Akan tetapi betapa kagetnya ketika tiba-tiba Pusporini mencelat bangun dan serta-merta menerjangnya dengan pukulan maut tanpa mengeluarkan suara ba atau bu lagi! Pukulan dengan tangan kanan yang ditujukan ke arah dada Joko Pramono dengan penuh tenaga terdorong kemarahan dan kebencian!
“Eiiiitttt...sembrono kau, Rini!”
Joko Pramono terkejut sekali dan cepat melempar tubuh ke belakang dan bergulingan sampai jauh. Hanya dengan cara itulah ia dapat menyelamatkan diri dari hantaman maut yang amat dahsyat itu.
Pusporini yang memang berwatak keras dan tidak pernah mau kalah, menjadi penasaran dan terus menerjang lagi dengan dahsyatnya, tanpa memberi kesempatan kepada Joko Pramono untuk bicara atau balas menyerang, bahkan ia tidak hendak memberi kesempatan kepada pemuda itu untuk bernapas! Dia ingin membunuh pemuda ini yang telah menyakitkan hatinya malam tadi!
Mengapa Pusporini secara tiba-tiba menjadi marah kepada Joko Pramono? Memang tidak mengherankan kalau diketahui apa yang diucapkan Ki Mitra malam tadi ketika kakek ini menghadap dara perkasa ini.
“Paduka harus cepat-cepat menolong, Raden Ayu... kalau tidak, akan celakalah semua,“ kata kakek itu dengan muka pucat dan berkeringat.
“Ki Mitra... ada apakah?” Pusporini bertanya kaget
Kakek itu menghela napas panjang, menghapus peluhnya, kemudian menggeleng-geleng kepala dan berkata, “Ah, kalau orang muda... kaduk wani kurang dugo (menonjolkan keberanian tanpa perhitungan), semua ini gara-gara Raden Joko mengadakan pertemuan rahasia dengan Gusti Puteri Setyaningsih...”
“Apa... Apa kau bilang...? Jaga baik-baik mulutmu, Ki Mitra!”
Pusporini marah sekali dan tangannya sudah gatal-gatal hendak menampar kakek itu kalau saja ia tidak ingat bahwa kakek ini adalah orang yang setia dan tentu ada sebabnya mengapa mengeluarkan kata-kata seperti itu.
“Hamba tidak menyalahkan paduka.
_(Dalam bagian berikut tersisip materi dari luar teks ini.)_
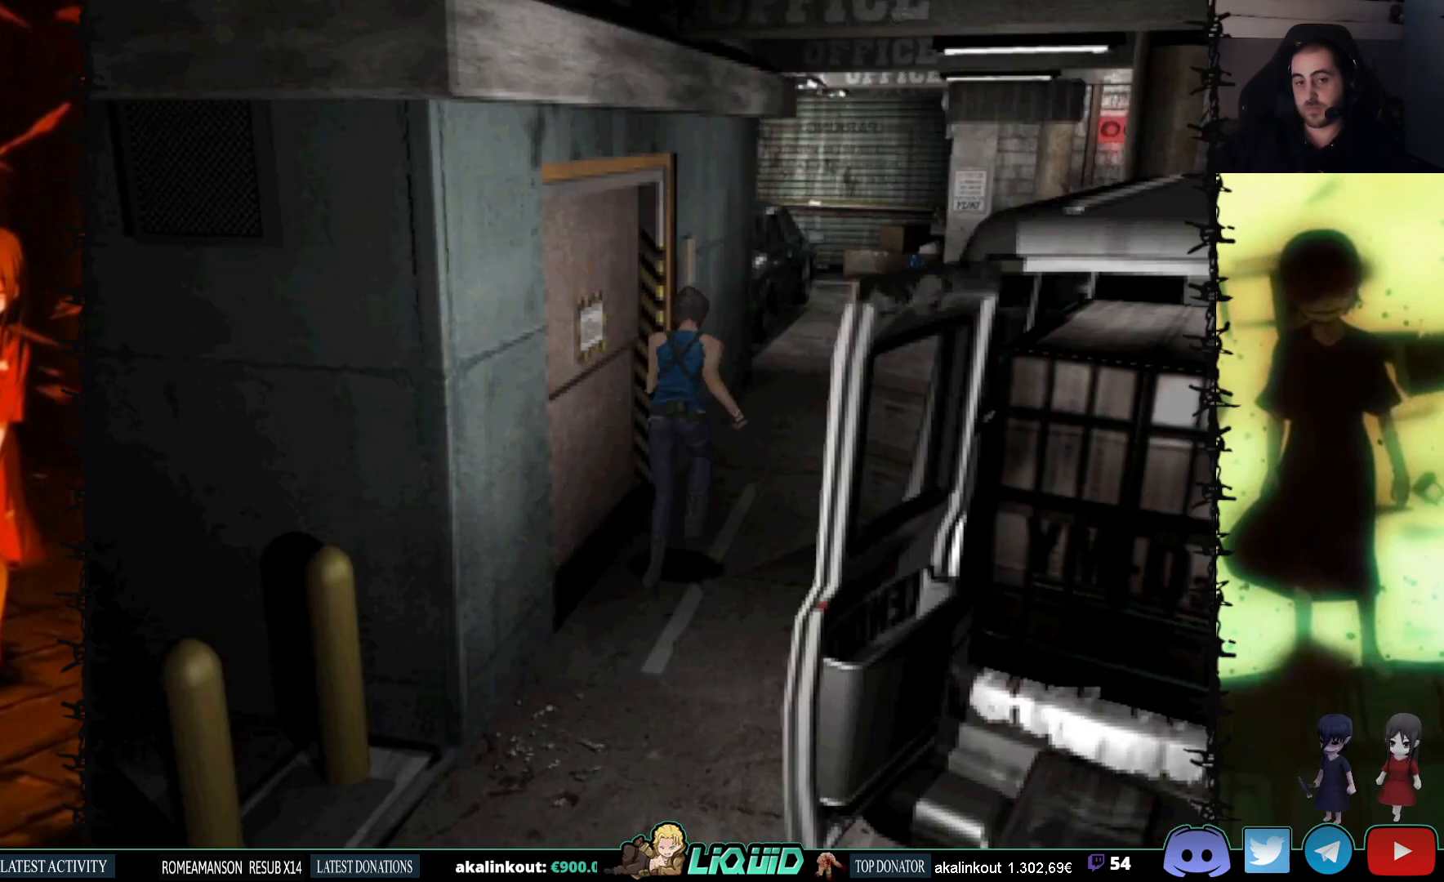
{"buttons": ["SQUARE", "DPAD_UP"], "events": []}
Memang, biasanya yang terdekat malah tidak mengetahui. Sudah beberapa kali mereka berdua mengadakan pertemuan rahasia, ahh...hamba tidak heran, yang puteri cantik jelita yang putera tampan perkasa. Akan tetapi sekali ini mereka terkena jebakan, mengadakan pertemuan di pondok dalam taman sari milik gusti selir dan mereka ketahuan, tertangkap basah! Mereka kini telah dikurung pasukan pengawal...”
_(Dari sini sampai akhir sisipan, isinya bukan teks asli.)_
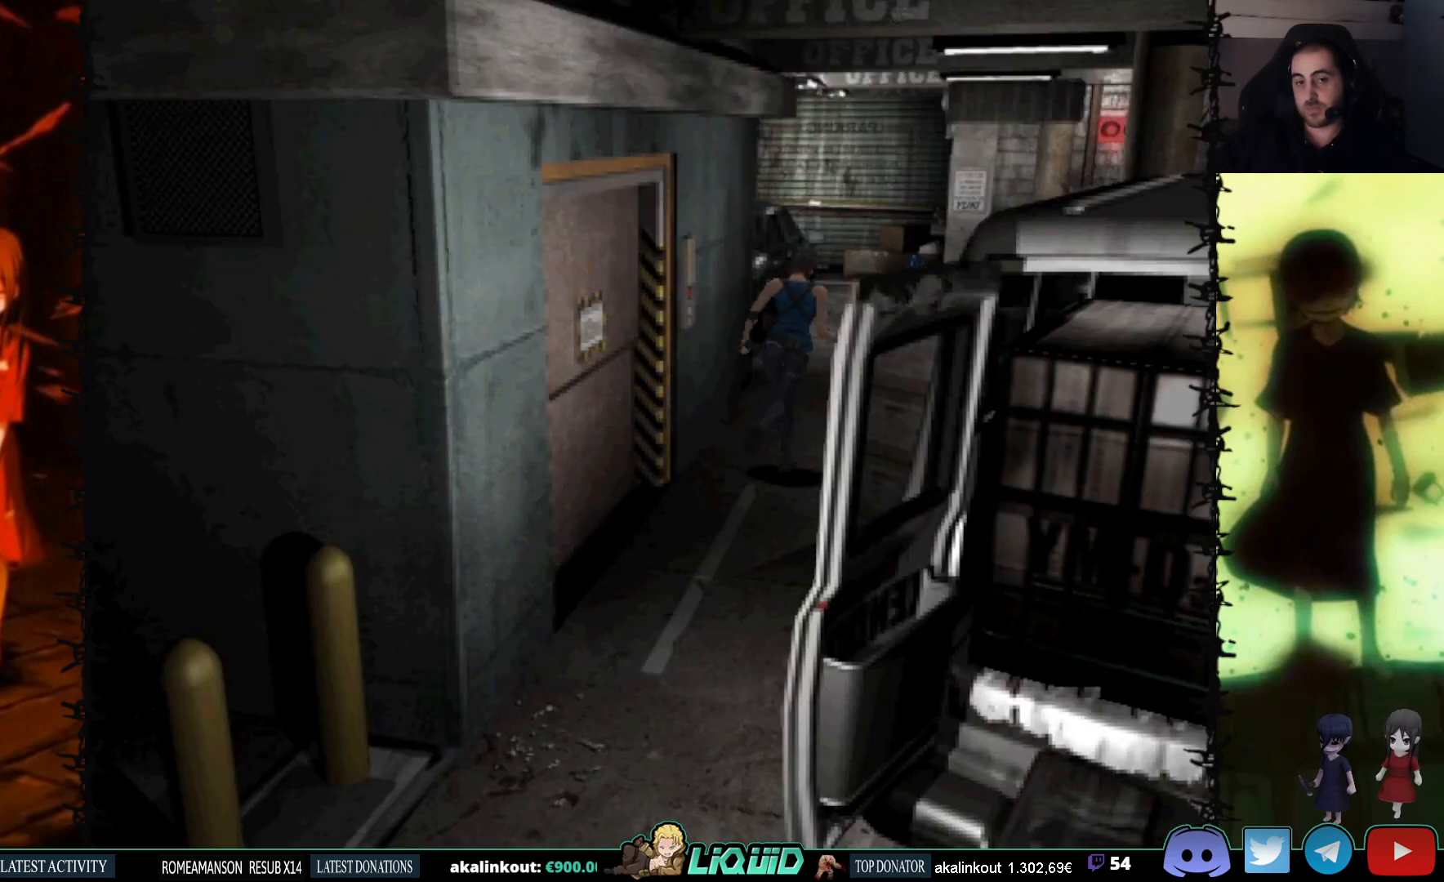
{"buttons": ["SQUARE", "DPAD_UP"], "events": []}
Demikianlah, mendengar ucapan ini, tanpa menanti sampai habis penuturan Ki Mitra, tubuh Pusporini sudah berkelebat dan ia berlari cepat memasuki taman sari itu. Dan apa yang dilihatnya? Sama dengan yang dilihat Pangeran Panji Sigit! Ia melihat betapa pria yang dicintanya itu sedang memondong tubuh Setyaningsih dan wanita itu, kakak tirinya yang amat dikasihinya, yang ia kagumi dan yang ia anggap sebagai seorang wanita sejati, seorang wanita yang patut dijadikan tauladan, dengan mesra membelai rambut kepala Joko Pramono, bersikap mesra penuh gelora nafsu berahi yang amat memalukan dan memuakkan perutnya!
Ketika para pengawal keluar menyerbu, Pusporini membatalkan niatnya menyerang Joko Pramono, sebaliknya ia lalu menyambar tubuh Setyaningsih dan membawanya pergi karena betapa pun juga, dia tidak mungkin dapat membiarkan kakak tirinya itu tertimpa aib dan malu, tertangkap basah melakukan perjinahan dengan Joko Pramono.
Tentu saja, dalam kedukaan dan kecewanya, dalam penderitaan akibat hancurnya kebahagiaan cinta kasihnya dengan Joko Pramono yang sekaligus dihancurkan oleh penglihatan di taman sari tadi, begitu melihat Joko Pramono, dara perkasa ini tak dapat menahan kebencian dan kemarahan nya lagi dan langsung menerjang dan menyerang pemuda itu dengan pukulan-pukulan maut secara bertubi-tubi!.
“Wah... heiiitt... berhenti dulu! Aihhhh...!”
Joko Pramono yang hanya menangkis dan mengelak itu akhirnya kena diserempet pundaknya sehingga ia roboh terpelanting. Baiknya ia memiliki tubuh yang terlatih dan kebal sehingga sebelum kaki Pusporini yang melayang datang itu sempat menghajar dan meremukkan kepalanya, Joko Pramono sudah menekankan kedua tangan ke atas tanah, mendorong dan tubuhnya mencelat jauh sehingga terhindar dari tendangan maut.
“Rini, jangan..., berhenti dulu dan mari kita bicara...!”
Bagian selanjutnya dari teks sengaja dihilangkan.